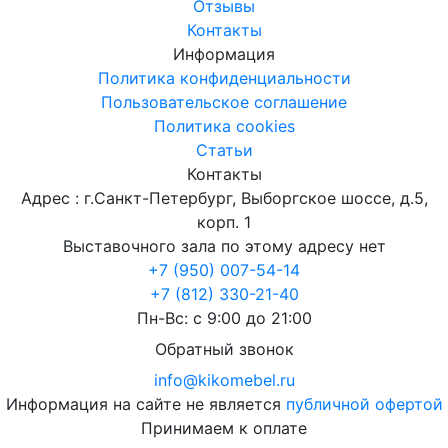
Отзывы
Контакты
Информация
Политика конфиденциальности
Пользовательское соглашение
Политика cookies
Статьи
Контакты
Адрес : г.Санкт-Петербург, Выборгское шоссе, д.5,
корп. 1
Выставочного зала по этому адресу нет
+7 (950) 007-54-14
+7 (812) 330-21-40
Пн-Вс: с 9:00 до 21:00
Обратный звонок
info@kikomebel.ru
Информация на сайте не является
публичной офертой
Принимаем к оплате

...

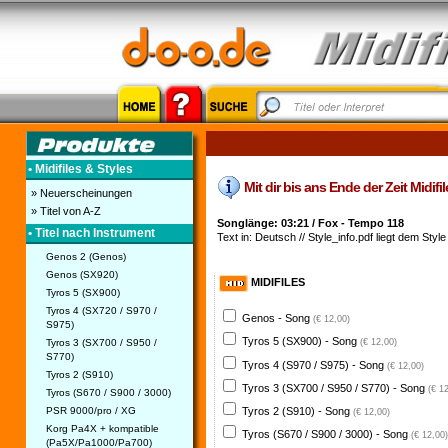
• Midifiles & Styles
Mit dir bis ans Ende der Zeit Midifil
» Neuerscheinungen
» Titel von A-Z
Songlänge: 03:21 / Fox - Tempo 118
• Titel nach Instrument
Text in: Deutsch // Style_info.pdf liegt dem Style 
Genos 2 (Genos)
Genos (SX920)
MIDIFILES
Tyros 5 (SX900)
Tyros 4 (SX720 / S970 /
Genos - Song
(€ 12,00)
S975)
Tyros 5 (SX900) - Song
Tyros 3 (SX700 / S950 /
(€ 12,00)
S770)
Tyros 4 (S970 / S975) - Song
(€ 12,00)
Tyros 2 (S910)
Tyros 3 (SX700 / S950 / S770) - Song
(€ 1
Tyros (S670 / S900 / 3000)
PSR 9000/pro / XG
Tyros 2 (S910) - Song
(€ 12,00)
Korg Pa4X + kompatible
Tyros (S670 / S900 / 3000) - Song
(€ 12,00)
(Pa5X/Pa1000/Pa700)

...

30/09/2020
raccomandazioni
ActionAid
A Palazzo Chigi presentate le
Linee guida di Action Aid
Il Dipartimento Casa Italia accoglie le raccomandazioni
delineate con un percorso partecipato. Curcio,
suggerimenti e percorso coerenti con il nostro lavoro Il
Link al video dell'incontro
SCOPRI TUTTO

Task to complete:
Whatever else the listing above holds, retype exactly only the lines from the one containing "Text in: Deutsch" to the one containing "(Pa5X/Pa1000/Pa700)", both ends kept.

Reply to the task:
Text in: Deutsch // Style_info.pdf liegt dem Style 
Genos 2 (Genos)
Genos (SX920)
MIDIFILES
Tyros 5 (SX900)
Tyros 4 (SX720 / S970 /
Genos - Song
(€ 12,00)
S975)
Tyros 5 (SX900) - Song
Tyros 3 (SX700 / S950 /
(€ 12,00)
S770)
Tyros 4 (S970 / S975) - Song
(€ 12,00)
Tyros 2 (S910)
Tyros 3 (SX700 / S950 / S770) - Song
(€ 1
Tyros (S670 / S900 / 3000)
PSR 9000/pro / XG
Tyros 2 (S910) - Song
(€ 12,00)
Korg Pa4X + kompatible
Tyros (S670 / S900 / 3000) - Song
(€ 12,00)
(Pa5X/Pa1000/Pa700)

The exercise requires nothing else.